At a time when it can feel like STEM subjects are the sole future of higher education, the University of Warwick is set to receive several scholarship fundings for arts and humanities doctoral studies. 

The University is one of 50 across the UK to receive Doctoral Landscape Awards from the Arts and Humanities Research Council (AHRC), who have sponsored these awards in the hopes of further enabling successful and collaborative relationships amid doctoral students.  

AHRC Executive Chair Professor Christopher Smith stated: “[The awards] will support the development of talented people and, alongside our other doctoral schemes, contribute to a vibrant, diverse and internationally attractive research and innovation system.” 

In 2023, the AHRC outlined a new approach to funding, noting the rising costs needed to support doctoral study. It focused on implementing a “flexible funding” scheme, in which finances are distributed to fit a university’s needs and strategies, with the intention of creating “new opportunities for innovation in research career development and routes to impact”, as per the UK Research and Innovation organisation.  

It is testament to the excellence of research in the Faculty of Arts

Professor David Lambert

To employ this new form of funding, several “hub” institutions will be directly designated money from the AHRC, with it then being their responsibility to ensure that adjacent universities receive the support needed, and to be responsive to potential changes in those needs. These hubs are then to be re-evaluated every five years, to ensure that funding is continually centred in the best possible location. 

Warwick has been chosen to be the Midlands hub, thusly dictating funds for Birmingham, Leicester, Nottingham and several other universities.

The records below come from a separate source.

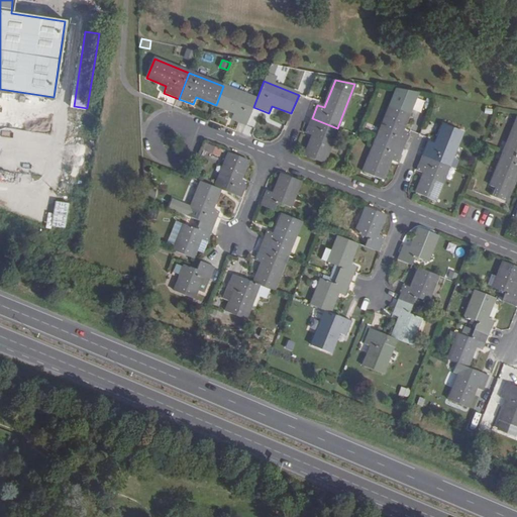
[(232,120),(246,126),(251,113),(253,107),(256,99),(223,86),(216,105),(234,113),(232,120)]
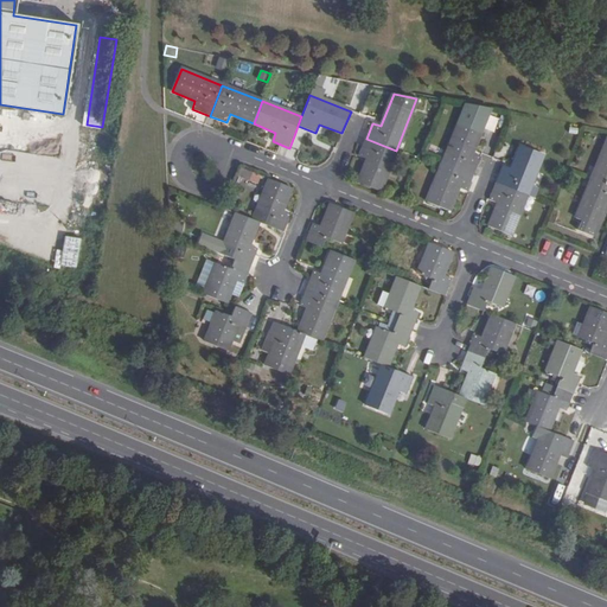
[(443,163),(474,174),(481,157),(473,153),(483,131),(491,109),(467,104),(460,122),(443,163)]
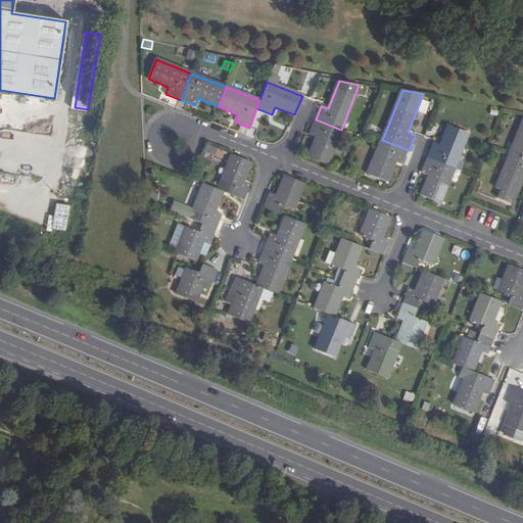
[(341,130),(316,120),(310,135),(317,138),(308,157),(327,164),(341,130)]
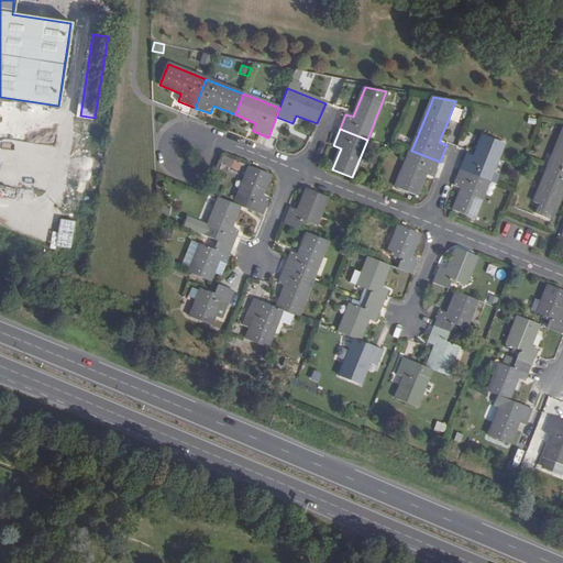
[(562,132),(550,165),(562,170),(562,132)]
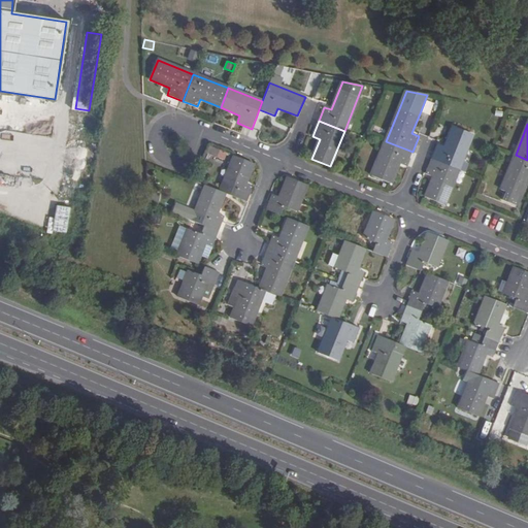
[(438,143),(432,159),(458,169),(472,135),(454,127),(446,146),(438,143)]
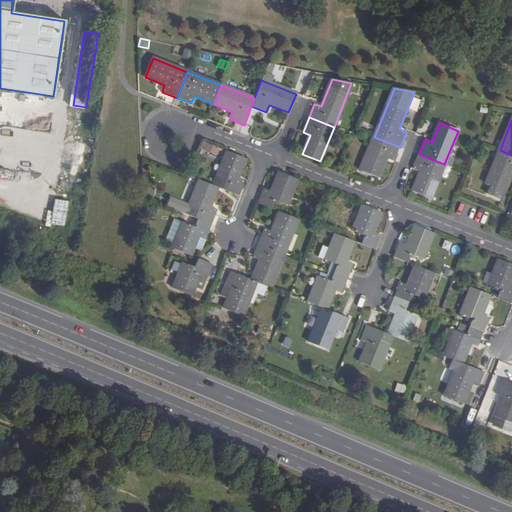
[(394,161),(400,147),(374,137),(361,170),(380,178),(388,159),(394,161)]
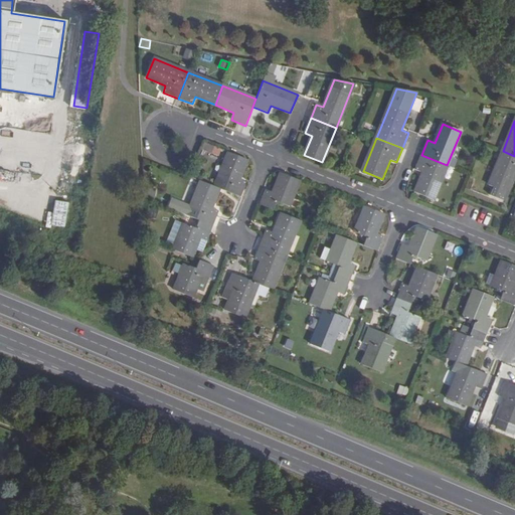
[(206,145),(204,151),(219,155),(221,150),(206,145)]
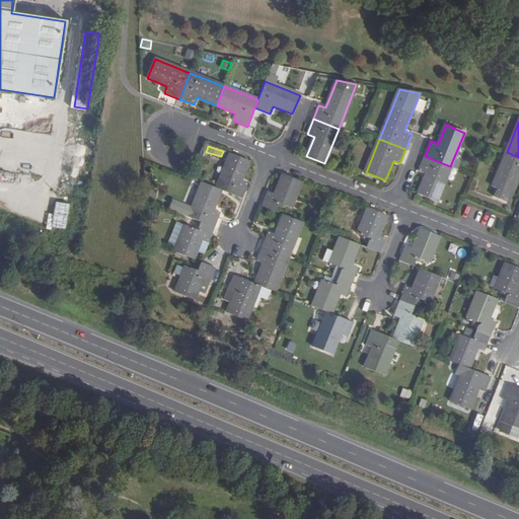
[(518,175),(518,157),(507,152),(493,187),(498,189),(495,197),(508,202),(518,175)]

When asked on why Warwick was chosen, Professor David Lambert (Director of the Centre for Arts Doctoral Research Excellence) said it was “testament to the excellence of research in the Faculty of Arts and to our capacity to continue to attract and train the best postgraduate researchers”. 

Warwick had previously been a part of the Midlands 4 Cities program, a doctoral scholarship scheme that will now close down after awarding its final batch of funding in the coming months. 

Whether this new form of doctoral support will be better for prospective students is currently indeterminable. The new flexible funding may be conducive to a less competitive application process, but at the cost of a smaller amount of direct financial aid to students, as universities attempt to accrue as many promising students as possible.